Siamo nel XXI secolo e non si riesce ad assicurare ad ogni persona la parità di trattamento e protezione efficace contro determinate discriminazioni, si accentuano le differenze, si creano fasce deboli destinate all’estinzione, precludendogli l’accompagnamento al pensionamento e privandoli di ogni sostegno economico. Qualcuno ha mai pensato che questo è il modo più disumano di trattare i lavoratori e come si possa continuare a vivere in questo modo? Tutto questo sa dell’incredibile, ma purtroppo corrisponde alla triste realtà e la dimostrazione della netta disparità di trattamento ci è pervenuta lo scorso Giugno, proprio dal capo dipartimento del MIUR, Marco Bruschi, rispondendo ad una richiesta di chiarimento dell’assessore Roberto Lagalla relativamente alla valutazione dei titoli di servizio prestati nella Formazione professionale. Avere appreso che non vi è alcuna disposizione, da parte del MIUR, che consenta di procedere all’equiparazione tra la modalità organizzativa delle scuole statali e paritarie, con quella dei centri di Formazione operanti in regime di convenzione ha accentuato quell’inspiegabile differenza tra i lavoratori provenienti dal medesimo settore ed ha generato molti dubbi su alcuni Dirigenti Scolastici che, arbitrariamente, hanno scelto di riconoscere il punteggio svolto nella Formazione professionale soltanto ad alcuni lavoratori. È chiaro che il mio obiettivo non è quello di mettere sotto accusa i magnanimi D.S. per aver ignorato le direttive ministeriali, ma piuttosto chiedere a tutti di uniformarsi ed invitarli ad un comportamento antidiscriminatorio, perché la loro scelta, pur passata in silenzio, si rivela un compendio di principi e direttive discriminatorie che non lasciano indifferenti i lavoratori rimasti fuori da una graduatoria in cui intravedevano l’uscita dal tunnel.
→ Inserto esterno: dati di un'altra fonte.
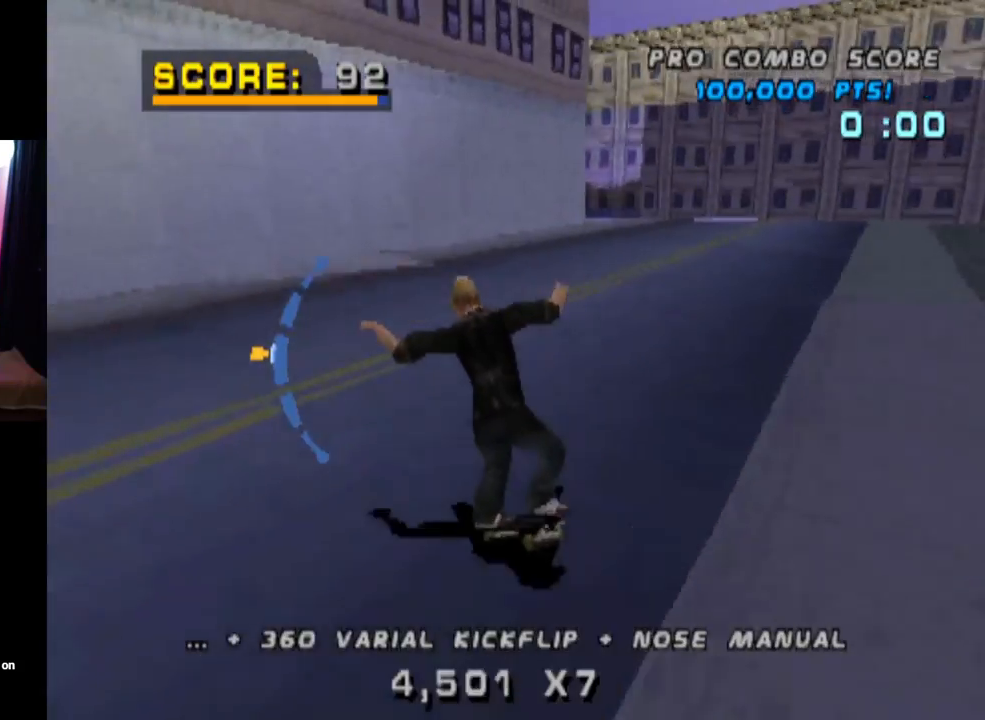
{"buttons": ["CROSS", "DPAD_LEFT"], "left_stick": "center", "right_stick": "center", "events": [[33, "DPAD_LEFT", "down"], [284, "DPAD_DOWN", "down"], [484, "DPAD_DOWN", "up"]]}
La divisione in privilegiati ed oppressi

I D.S. non possono trasformare l’inserimento nella graduatoria in una vera e propria lotteria, piuttosto bisogna definire meglio le caratteristiche di inserimento ed eliminare quelle che rappresentano l’evidente discriminazione. Intanto la nostra organizzazione sindacale, la scorsa settimana, si è attivata tramite video conferenza per chiedere al Sottosegretario al Lavoro ed alle Politiche Sociali, on. Steni Di Piazza, e al parlamentare regionale Nuccio Di Paola di perorare la nostra causa, perché l’attenzione di chi interpreta le norme adesso dovrà spostarsi verso l’interpretazione conforme, quale meta-principio di uguaglianza e di non discriminazione. Questa sarà una sfida centrale non solo per me ed il sindacato che rappresento, ma anche per l’interpretazione giurisdizionale a cui si dovrà ricorrere, perché l’uguaglianza non dovrà essere competenza dei più caritatevoli, ma un principio generale che taglia trasversalmente la discriminazione. E se chi ci amministra e chi dovrebbe tutelare i lavoratori si arroga il diritto di dividere il mondo in lavoratori privilegiati e lavoratori oppressi, io allora reclamo il diritto di dividere il mondo in privilegiatori da un lato ed oppressori dall’altro.

Ieri ricorrenza di San Giovanni Bosco, padre fondatore degli istituti di Formazione 

Non tener conto di ciò che stanno subendo i lavoratori, per me significherebbe lasciare pieno gioco ai rapporti di forza e gli operatori della Formazione professionale sono ormai stremati dai ripetuti soprusi e dalle gravi omissioni da parte delle istituzioni. Proprio ieri è stata la ricorrenza di San Giovanni Bosco, padre fondatore degli istituti di Formazione che un tempo avevano di certo più nobili finalità, dobbiamo forse rivolgere a lui le nostre preghiere? Perché diciamolo, quale operatore della Formazione accetterebbe di affidare alla sorte il proprio futuro lavorativo, quando ormai è evidente che di buona sorte questi lavoratori non ne hanno avuta sin dal giorno in cui hanno varcato la soglia di un centro di Formazione professionale!